I also want to explain that this isn’t some kind of savior complex. I am not redeemed by Yogananda. I am redeemed through my own energy, thoughts, and actions. Neither does this mean I cannot work with or benefit from other teachers or paths. It is simply a commitment to one set of practices for my personal practice. It is an agreement of trust. Part of my dharma in this life has been exploring many paths from many lands; now I find that everything coalesces harmoniously into this lineage.
To Share or Not to Share
This is a really important juncture in my life and one I debated whether to announce for many reasons.
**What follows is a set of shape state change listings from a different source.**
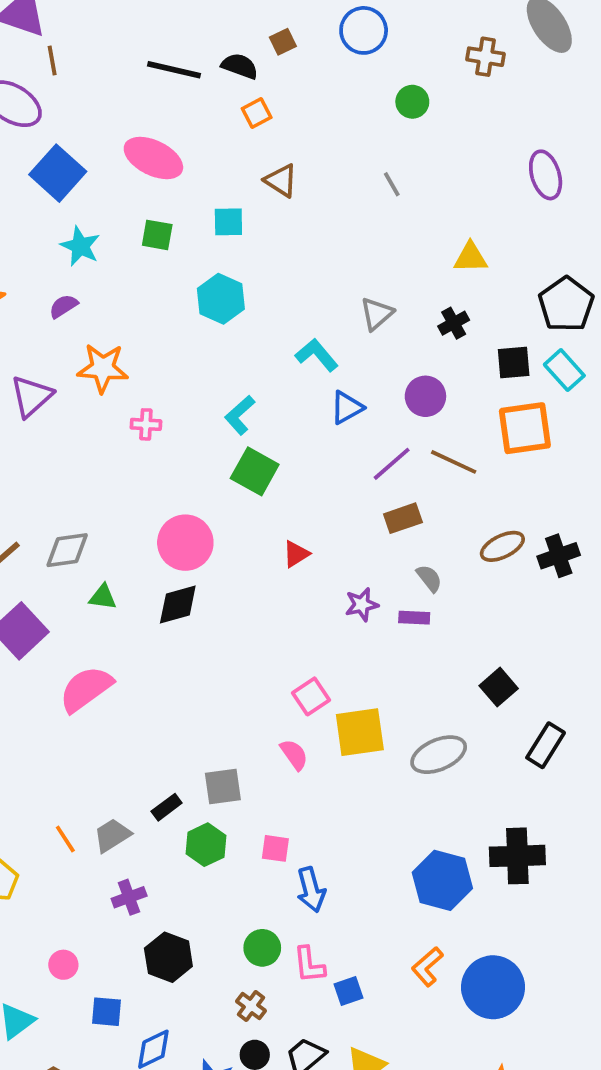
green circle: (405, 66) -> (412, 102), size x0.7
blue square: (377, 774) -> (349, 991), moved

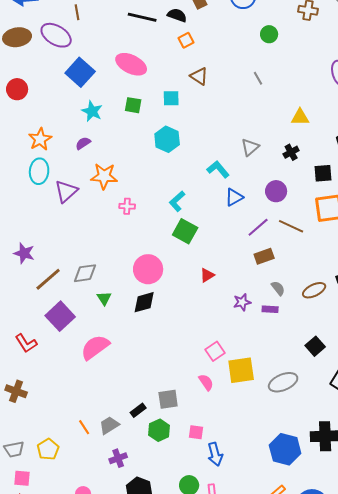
brown ellipse: (502, 546) -> (314, 290), moved
green triangle: (103, 597) -> (104, 298), turned 49

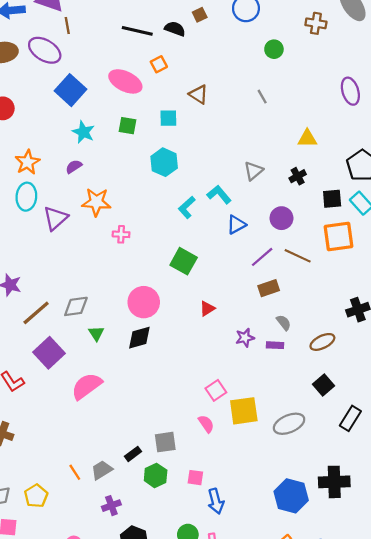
orange square: (186, 40) -> (159, 64), moved
cyan L-shape: (177, 201) -> (187, 207), moved
brown ellipse: (314, 290) -> (322, 342), moved

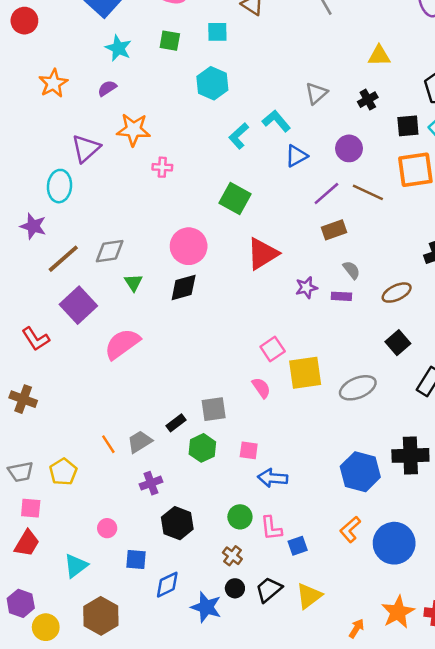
cyan ellipse: (26, 197) -> (60, 186), moved
red triangle: (207, 309) -> (263, 254), size x1.8
blue arrow: (216, 501) -> (273, 478), turned 110

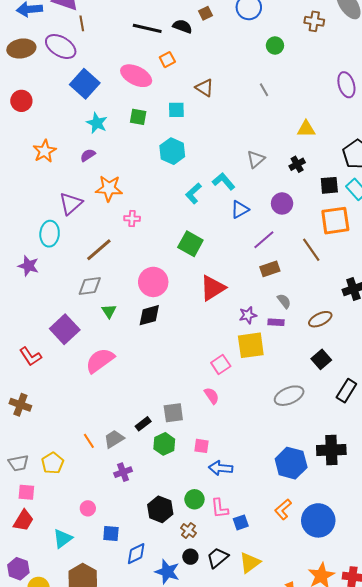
brown line: (368, 192) -> (311, 250), moved, turned 30
brown line: (63, 259) -> (99, 250), moved
yellow square: (305, 373) -> (251, 345), moved
black hexagon: (177, 523) -> (160, 509), moved

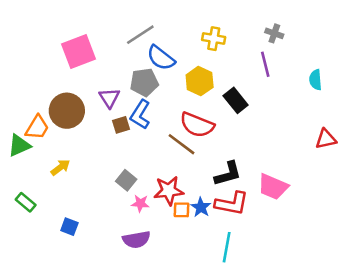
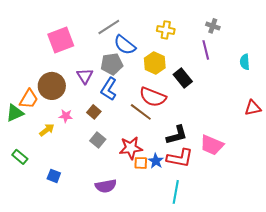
brown square: (121, 125) -> (94, 112), moved, turned -32
pink star: (140, 203) -> (66, 116), moved

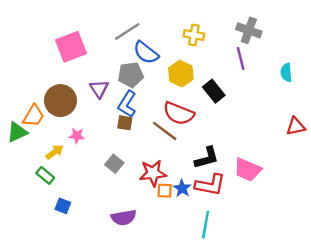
gray cross: (213, 26) -> (249, 30), size x1.5
brown square: (94, 112) -> (125, 123), moved, turned -32
green rectangle: (20, 157) -> (45, 175), moved

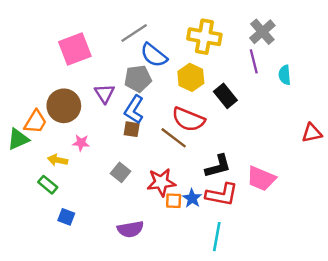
gray cross: (249, 30) -> (262, 32), turned 30
yellow cross: (194, 35) -> (204, 37), size x1.5
cyan semicircle: (286, 72) -> (285, 75), moved
yellow arrow: (55, 152) -> (58, 160), turned -132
Will there be way too many misunderstanding or critisicms? Will I lose clients who fear I might start trying to get them to drink the cool-aid? Will people now expect me to be some perfected representation when I am all too human with my own shadows to conquer? I have a duty to myself to be transparent. And I sincerely want to declare the deeply personal impact this yogic lineage has had on me and my life and then prove it through how I live. That will take effort, discipline, practice and time. That will take yoga! All I can say is, I’ve known nothing so sweet as the energetic transmissions of Yogananda, and I’ve been blessed with some incredibly sweet teachers and experiences in my life.
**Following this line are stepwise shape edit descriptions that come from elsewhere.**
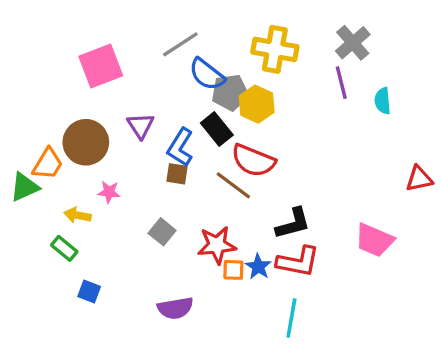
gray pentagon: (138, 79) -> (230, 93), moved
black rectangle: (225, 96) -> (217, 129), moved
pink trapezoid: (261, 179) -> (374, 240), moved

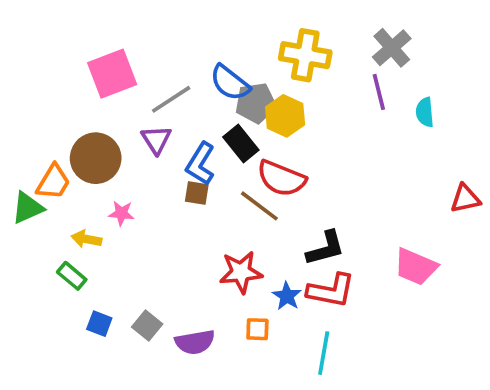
gray line: (180, 44) -> (171, 99), moved
gray square: (162, 232) -> (147, 325), moved
orange square: (233, 270) -> (257, 329), moved

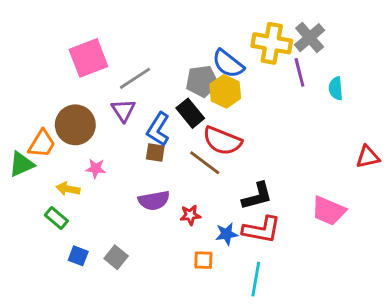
yellow cross: (305, 55) -> (272, 43), moved
blue semicircle: (230, 83) -> (228, 64), moved
red star: (241, 272) -> (190, 215), size x0.6
blue star: (287, 296) -> (227, 234), turned 30
purple semicircle: (195, 342) -> (154, 201), moved

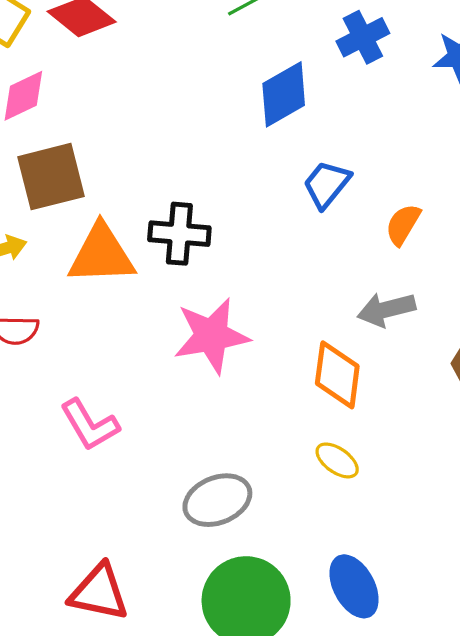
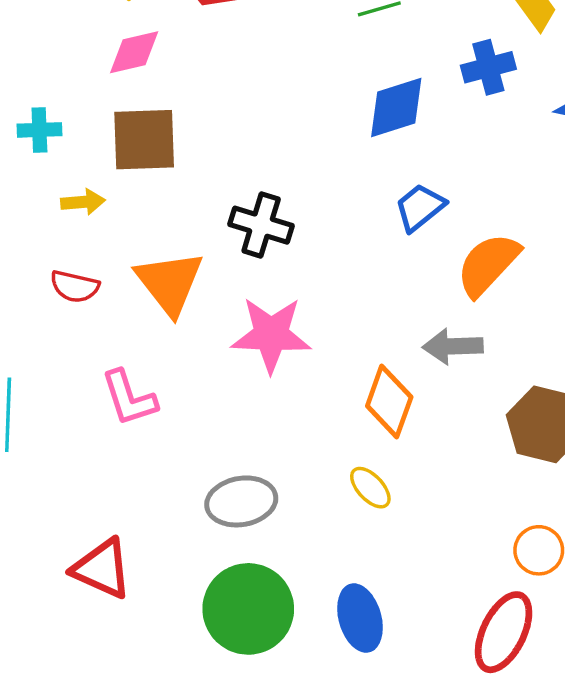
orange semicircle: (403, 224) -> (488, 264), size x1.6
orange triangle: (102, 254) -> (170, 283), moved, turned 42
So Are You All Religious Now?
To be clear, Kriya Yoga is not a religion. It’s really a practice, but the teachings do make reference to words that some might find difficult. I do! I still find myself triggered from time to time when a word or phrase reminds me of Catholic mass! Yogananda, in bringing Yoga to the West, did his utmost to make it accessible to the Christian faith. Of course, it isn’t really about the words. It’s about Truth, and words will always fall short. Even that word, God, is one easily adulterated by misunderstanding and/or misinterpretation. Infinite Spirit, Cosmic Heart, Source of All, Divine Mother & Father, Universal Intelligence… it’s all the same thing. How can one name the nameless? Albeit practical, the naming only creates the illusion of division among people and the stories we tell about the word keep us from seeing who and what we truly are.
I haven’t “joined a cult’, nor will I be doing any door-to-door conversions or anything even remotely that silly. But it will of course influence the way that I teach and certainly the type of energy I transmit to my family, friends, and yoga students. But I haven’t forgotten that there are many paths back to our True Nature, of course, and as long as each fulfills the person taking it, making him or her happier and more loving, that is reason alone to respect it.
Now the real work begins. Inward and Upward!